Karamu House’s new online production, “Joyful,” features a range of music celebrating a variety of holidays and aims to lift viewers’ spirits while watching from laptops and living rooms.

“We had a tough election season, it's been a tough year with the dual pandemics, and so Karamu said, 'We wanted to give something that people could kind of sit back and enjoy the holiday season,'” said Tony Sias, Kararmu’s president and CEO.

It’s not just audience members who need to feel good this season, but musicians and performers, too. They came together in-person for limited rehearsal time to film the “Joyful” production from Karamu’s stage in Cleveland’s Fairfax neighborhood.

"The performers and the entire team didn't take coming together for granted," Sias said. “There was a spirit of joy doing the work, a spirit of transparency and honesty and genuine appreciation for coming in and being able to sing these holiday songs that do bring joy."

Michele Edwards, vocalist, appears in "Joyful." [Karamu House]

Michele Edwards, vocalist, appears in "Joyful." [Karamu House]

Holiday productions normally pack the house at Karamu, and “Joyful” is Karamu’s first experiment with charging for on-demand viewing.

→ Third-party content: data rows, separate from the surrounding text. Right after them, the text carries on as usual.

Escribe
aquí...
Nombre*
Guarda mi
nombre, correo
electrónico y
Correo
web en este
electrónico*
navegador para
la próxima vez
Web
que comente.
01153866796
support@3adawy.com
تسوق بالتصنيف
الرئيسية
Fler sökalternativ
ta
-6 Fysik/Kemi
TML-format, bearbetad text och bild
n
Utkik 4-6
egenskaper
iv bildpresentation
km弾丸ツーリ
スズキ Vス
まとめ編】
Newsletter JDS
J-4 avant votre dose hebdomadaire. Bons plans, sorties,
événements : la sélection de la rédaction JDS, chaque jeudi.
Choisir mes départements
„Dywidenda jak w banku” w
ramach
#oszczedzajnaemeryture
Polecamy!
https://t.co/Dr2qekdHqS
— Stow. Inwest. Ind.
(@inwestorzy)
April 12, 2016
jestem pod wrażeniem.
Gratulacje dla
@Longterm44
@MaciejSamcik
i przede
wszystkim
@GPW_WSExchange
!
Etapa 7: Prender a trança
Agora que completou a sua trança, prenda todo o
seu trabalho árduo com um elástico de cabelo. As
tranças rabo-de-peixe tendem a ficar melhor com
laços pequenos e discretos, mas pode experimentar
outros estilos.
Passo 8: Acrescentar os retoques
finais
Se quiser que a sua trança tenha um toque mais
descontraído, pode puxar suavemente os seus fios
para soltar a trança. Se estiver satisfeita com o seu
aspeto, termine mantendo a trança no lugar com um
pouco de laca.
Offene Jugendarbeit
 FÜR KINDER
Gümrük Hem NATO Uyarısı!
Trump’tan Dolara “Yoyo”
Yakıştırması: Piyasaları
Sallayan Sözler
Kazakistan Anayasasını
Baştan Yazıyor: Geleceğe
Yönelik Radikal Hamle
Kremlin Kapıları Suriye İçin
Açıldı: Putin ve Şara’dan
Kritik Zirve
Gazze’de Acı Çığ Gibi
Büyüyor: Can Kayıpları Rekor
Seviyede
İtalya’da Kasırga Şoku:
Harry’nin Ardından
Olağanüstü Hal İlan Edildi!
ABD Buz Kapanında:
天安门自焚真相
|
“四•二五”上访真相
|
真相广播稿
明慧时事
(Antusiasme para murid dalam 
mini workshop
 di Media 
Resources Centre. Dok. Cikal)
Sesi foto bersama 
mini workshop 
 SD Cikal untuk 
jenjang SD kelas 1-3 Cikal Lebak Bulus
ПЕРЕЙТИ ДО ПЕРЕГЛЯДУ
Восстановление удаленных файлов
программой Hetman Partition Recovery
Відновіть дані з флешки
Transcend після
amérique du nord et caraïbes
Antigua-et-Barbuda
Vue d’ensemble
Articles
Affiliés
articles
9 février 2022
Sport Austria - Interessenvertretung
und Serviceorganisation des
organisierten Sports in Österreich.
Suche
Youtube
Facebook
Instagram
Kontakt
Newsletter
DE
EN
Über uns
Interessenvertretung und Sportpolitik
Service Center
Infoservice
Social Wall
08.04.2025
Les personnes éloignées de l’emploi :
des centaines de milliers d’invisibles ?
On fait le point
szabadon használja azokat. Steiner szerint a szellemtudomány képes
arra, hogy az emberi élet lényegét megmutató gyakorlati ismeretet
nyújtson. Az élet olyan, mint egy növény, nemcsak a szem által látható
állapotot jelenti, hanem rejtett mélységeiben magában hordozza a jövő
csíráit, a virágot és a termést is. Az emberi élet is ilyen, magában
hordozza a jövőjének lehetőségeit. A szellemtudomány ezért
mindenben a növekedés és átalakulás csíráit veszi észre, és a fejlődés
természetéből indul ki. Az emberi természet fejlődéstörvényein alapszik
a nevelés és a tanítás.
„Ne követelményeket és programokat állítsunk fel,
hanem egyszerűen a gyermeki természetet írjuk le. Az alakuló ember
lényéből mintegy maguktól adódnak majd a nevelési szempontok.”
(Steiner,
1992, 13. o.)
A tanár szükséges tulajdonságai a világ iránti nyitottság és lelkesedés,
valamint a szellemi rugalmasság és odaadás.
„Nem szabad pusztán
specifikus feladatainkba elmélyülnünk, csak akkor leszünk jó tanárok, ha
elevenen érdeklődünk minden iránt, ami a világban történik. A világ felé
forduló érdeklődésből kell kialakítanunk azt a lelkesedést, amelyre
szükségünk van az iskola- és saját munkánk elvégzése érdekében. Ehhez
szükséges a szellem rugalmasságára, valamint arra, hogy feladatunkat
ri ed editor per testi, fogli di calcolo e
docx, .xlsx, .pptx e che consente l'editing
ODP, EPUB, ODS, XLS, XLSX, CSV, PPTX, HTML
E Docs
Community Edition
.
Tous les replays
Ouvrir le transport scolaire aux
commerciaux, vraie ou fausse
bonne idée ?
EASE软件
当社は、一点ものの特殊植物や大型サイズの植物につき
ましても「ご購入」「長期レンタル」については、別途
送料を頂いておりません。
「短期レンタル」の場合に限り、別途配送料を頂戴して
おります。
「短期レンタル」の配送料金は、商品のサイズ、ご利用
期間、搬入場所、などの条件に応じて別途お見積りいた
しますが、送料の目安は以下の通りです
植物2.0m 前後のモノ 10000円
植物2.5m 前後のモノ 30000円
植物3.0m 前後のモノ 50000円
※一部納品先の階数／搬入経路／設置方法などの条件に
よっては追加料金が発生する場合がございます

From prior online productions this year, Sias said Karamu has been connecting with viewers around the country, an unexpected positive during the pandemic. “Joyful” streams online through Jan. 10.

Near West Theatre

Cleveland’s Near West Theatre in the Gordon Square Arts District normally presents an intergenerational show in December, typically with a large cast. It’s still bringing together multiple generations this holiday season, with an online special connecting community members who at various points in time have called Near West “home,” according to artistic director Trinidad Snider.

“My goal was to, as people are watching this, see someone's name come up and go, ‘Oh, my goodness, I haven't seen that person since 1992 when they were in this show or this person since 2001,’” she said.  

Sarah Farris, Anthony Keaton and Felix Albino appear in "All Roads Lead to Home." [Amber Patrick \ Near West Theatre]

Sarah Farris, Anthony Keaton and Felix Albino appear in "All Roads Lead to Home." [Amber Patrick \ Near West Theatre]

"All Roads Lead to Home” provides online viewers with performances and messages of hope. The music and messages are not themed to any particular holiday, but Snider said the production has all the positive feels, perhaps needed even more this year.

“We didn't want anyone to view this and feel like, “Oh, well, I don't really celebrate that, or I don't really do that. Maybe that's not necessarily for me.’ This is for everyone,” Snider said. “It really feels like a variety show, but in the most sentimental way we could possibly make it."

“All Roads Lead to Home” streams Dec. 18- Jan. 3.